Raymond Molinier

1904-1994

Molinier
Cadet d’une famille nombreuse très modeste. Exerce divers métiers avant de s'associer à son frère Henri dans un cabinet de contentieux (1927).

Molinier adhère par ailleurs au J.C. en 1922 où il prend vite des responsabilités malgré son caractère difficile. Mais en août 1924, sa conduite lui vaut une exclusion de trois ans, il ne sera réintégré qu'en avril 1928.

C'est durant cette période qu'il se rapproche des millieux d'opposants au stalinisme. À partir de 1929, il multiplie les voyages chez Trotsky, à Prinkipo (Turquie).

Le 15 août 1929, Molinier est signataire de l'appel au lancement de La Vérité, le journal des trotskystes. Il est rapidement exclu du P.C. En 1930, il participe à la fondation de la Ligue Communiste, dont il devient un des dirigeants.
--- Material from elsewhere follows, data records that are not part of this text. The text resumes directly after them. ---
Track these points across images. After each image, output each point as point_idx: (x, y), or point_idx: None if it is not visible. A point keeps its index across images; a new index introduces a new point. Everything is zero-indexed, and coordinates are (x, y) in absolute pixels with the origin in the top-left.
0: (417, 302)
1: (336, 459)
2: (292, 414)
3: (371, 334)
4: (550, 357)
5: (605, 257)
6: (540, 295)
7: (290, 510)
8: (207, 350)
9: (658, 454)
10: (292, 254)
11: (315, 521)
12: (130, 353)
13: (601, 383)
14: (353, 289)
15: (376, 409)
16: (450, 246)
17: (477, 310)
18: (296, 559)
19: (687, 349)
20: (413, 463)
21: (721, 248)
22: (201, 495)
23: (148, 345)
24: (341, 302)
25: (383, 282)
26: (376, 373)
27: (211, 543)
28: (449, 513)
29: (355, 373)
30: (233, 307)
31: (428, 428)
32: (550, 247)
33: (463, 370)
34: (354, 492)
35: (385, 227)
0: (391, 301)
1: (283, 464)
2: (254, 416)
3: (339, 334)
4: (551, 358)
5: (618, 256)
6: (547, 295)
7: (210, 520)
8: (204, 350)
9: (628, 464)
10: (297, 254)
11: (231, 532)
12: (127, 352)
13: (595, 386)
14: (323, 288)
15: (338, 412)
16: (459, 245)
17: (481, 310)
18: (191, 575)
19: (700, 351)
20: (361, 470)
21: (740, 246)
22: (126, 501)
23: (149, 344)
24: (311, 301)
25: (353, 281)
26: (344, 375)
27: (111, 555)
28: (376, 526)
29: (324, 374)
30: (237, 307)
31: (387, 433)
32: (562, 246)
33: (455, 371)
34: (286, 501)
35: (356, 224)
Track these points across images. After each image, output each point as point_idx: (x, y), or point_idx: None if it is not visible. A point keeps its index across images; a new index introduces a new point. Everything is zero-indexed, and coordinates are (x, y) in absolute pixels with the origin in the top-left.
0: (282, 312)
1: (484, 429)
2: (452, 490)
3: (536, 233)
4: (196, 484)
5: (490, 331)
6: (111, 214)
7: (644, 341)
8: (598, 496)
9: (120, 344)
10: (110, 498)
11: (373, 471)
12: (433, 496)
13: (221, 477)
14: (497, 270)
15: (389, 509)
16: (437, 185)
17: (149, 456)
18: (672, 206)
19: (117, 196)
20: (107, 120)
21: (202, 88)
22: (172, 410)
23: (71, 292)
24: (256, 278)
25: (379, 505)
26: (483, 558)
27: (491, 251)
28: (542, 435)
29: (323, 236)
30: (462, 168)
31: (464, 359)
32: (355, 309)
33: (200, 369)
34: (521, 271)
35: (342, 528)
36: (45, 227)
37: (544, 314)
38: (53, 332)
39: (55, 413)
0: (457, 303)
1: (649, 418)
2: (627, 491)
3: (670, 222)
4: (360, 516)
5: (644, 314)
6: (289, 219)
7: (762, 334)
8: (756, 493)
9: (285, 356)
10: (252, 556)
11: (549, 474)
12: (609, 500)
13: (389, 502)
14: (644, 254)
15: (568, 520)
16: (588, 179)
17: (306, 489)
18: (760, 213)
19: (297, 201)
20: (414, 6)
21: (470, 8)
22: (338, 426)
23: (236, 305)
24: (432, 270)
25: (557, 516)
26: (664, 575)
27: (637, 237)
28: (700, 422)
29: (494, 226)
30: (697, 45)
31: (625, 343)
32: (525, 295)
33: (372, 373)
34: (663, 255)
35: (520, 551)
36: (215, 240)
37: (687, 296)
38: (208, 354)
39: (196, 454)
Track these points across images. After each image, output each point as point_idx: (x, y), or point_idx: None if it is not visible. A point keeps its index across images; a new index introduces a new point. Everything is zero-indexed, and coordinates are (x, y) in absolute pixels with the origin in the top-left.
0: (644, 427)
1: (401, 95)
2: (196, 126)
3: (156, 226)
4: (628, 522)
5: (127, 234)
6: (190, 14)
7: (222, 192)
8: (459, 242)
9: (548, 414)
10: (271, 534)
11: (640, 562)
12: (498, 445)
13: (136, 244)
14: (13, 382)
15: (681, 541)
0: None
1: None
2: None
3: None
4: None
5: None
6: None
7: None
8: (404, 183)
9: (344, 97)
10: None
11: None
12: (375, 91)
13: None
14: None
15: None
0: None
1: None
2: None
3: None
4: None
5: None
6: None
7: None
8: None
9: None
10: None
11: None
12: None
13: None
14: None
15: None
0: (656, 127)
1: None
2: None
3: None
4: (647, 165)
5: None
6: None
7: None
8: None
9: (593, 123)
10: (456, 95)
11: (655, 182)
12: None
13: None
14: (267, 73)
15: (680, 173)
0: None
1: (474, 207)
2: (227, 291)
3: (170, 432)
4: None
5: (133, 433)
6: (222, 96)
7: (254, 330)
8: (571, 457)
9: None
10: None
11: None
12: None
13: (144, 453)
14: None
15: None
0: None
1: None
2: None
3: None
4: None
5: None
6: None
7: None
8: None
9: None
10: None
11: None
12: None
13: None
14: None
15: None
Mais les critiques contre ses méthodes se multiplient, malgré l'appui de Trotsky.

À cette époque Molinier est très proche de Trotsky, multipliant les missions internationales, et s'occupant des aspects matériels de l'exil du "Vieux".

En 1934, Molinier est au premier rang des "entristes". Il devient un des principaux porte-paroles du Groupe Bolchevique Léniniste de la SFIO jusqu'à octobre 1935 où il en est exclu.

Avec P. Frank, Molinier fonda alors le journal La Commune qui se voulait un point de ralliement "large", sans l'aval de la direction du GBL. Trotsky le condamna sur le fond et la forme, et il fut exclu en décembre 1935, sur fond de dénonciation de ses affaires commerciales.

En mars 1936, Molinier et Frank fondèrent le Parti Communiste Internationaliste, numériquement très faible. Mais ils rejoignirent très vite la section "officielle", le Parti Ouvrier Internationaliste. Or les dissensions reprirent instantanément, et en octobre 1936, le PCI fut reconstitué. Finalement, malgré son attachment au "trotskysme", le PCI fut tenu à l'écart de la conférence de fondation de la IV° Internationale.

Le PCI eut ensuite une certaine activité dans le Parti Socialiste Ouvrier et Paysan de M. Pivert, mais l'adhésion de R. Molinier à ce parti lui fut refusée.

À l'entrée en guerre, Molinier quitta la France pour créer une délégation du PCI à l'étranger avec P. Frank. Basé en Belgique, il publia la Correspondance Internationaliste avec ce dernier. Fin 1940, il se réfugia à Lisbonne où il travailla dans un cirque. Devenu indésirable au Portugal, Molinier réussit à s'exiler en Argentine où il participa au mouvement trotskyste local.

En 1977, R. Molinier revint en France et adhéra à la Ligue Communiste Révolutionnaire avant de finir ses jours en Espagne.